What are mortality charges?
Mortality charges are that part of life insurance premium that go towards providing a death benefit cover. In other words, these are the actual cost of insurance in a life policy. In most policies, the bulk of the premium goes towards investing in a savings fund which is returned to the policyholder when the policy matures or the policyholder dies.

How are they calculated?
Most companies use a table of charges prepared by the Life Insurance Corporation (LIC) since this is the only company which has five decades of experience and consequently has historical data on life expectancy. Since private insurers have been around for a decade, some have made alterations to the rates based on their own experience. Work is on progress on a new mortality table with data from all companies and prices are expected to fall as life expectancy has gone up.

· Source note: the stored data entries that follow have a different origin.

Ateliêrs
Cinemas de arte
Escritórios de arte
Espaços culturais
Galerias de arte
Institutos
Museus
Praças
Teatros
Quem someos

Will the policyholder benefit from buying a policy at a young age?
Yes. For instance, the life expectancy of a 25-year-old will be higher than that of a 55-year-old, and hence, the former will stand to benefit in terms of lower charges while buying insurance.

How will the updated mortality table impact pension policies?
Since the life expectancy of the average Indian has gone up, it is likely that you will have to incur a higher cost when it comes to buying whole-life annuities. Those who invest in pension plans will have to use at least two-thirds of the accumulated sum to buy annuities a product where the investor gets regular income for a specified period in return for a lumpsum payment. The savings under a pension plan have to be invested in annuities to avoid them being taxed. One-third of the pension fund value at maturity is made available to the insured for tax free. The balance has to be used for purchase of annuities from any insurer.